TO-DO ITEM:
Scan the records below for the line containing "UPS Loan & Hire" and the line containing "042-37161422-23". Copy both, plus every line between, exactly.

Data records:
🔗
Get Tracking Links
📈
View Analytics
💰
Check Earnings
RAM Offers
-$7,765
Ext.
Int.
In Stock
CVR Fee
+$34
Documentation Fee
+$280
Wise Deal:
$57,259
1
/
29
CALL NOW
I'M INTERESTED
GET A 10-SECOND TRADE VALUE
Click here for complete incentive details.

...

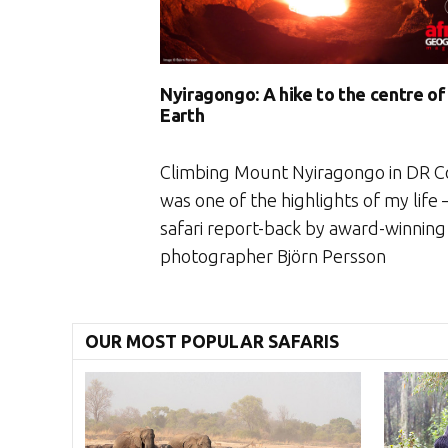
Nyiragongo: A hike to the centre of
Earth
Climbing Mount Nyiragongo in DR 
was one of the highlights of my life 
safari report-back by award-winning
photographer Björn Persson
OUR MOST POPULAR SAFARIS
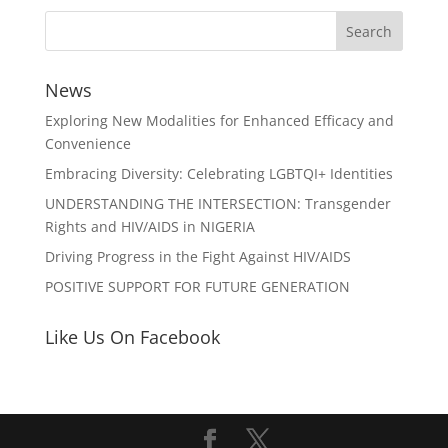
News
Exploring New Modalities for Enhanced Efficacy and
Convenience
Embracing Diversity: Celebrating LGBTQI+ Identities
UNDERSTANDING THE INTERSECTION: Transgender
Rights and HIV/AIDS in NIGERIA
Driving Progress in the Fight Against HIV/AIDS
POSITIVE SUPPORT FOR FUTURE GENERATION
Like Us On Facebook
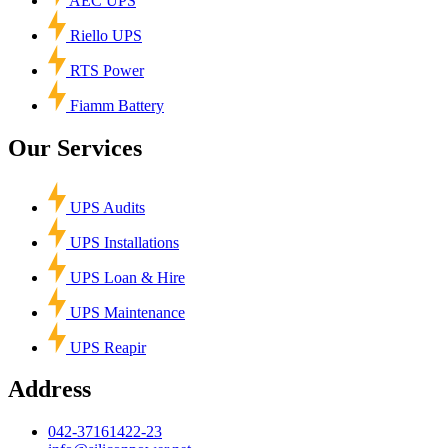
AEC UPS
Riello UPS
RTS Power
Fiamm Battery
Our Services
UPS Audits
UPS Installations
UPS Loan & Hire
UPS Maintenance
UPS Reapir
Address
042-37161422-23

ANSWER BOX:
UPS Loan & Hire
UPS Maintenance
UPS Reapir
Address
042-37161422-23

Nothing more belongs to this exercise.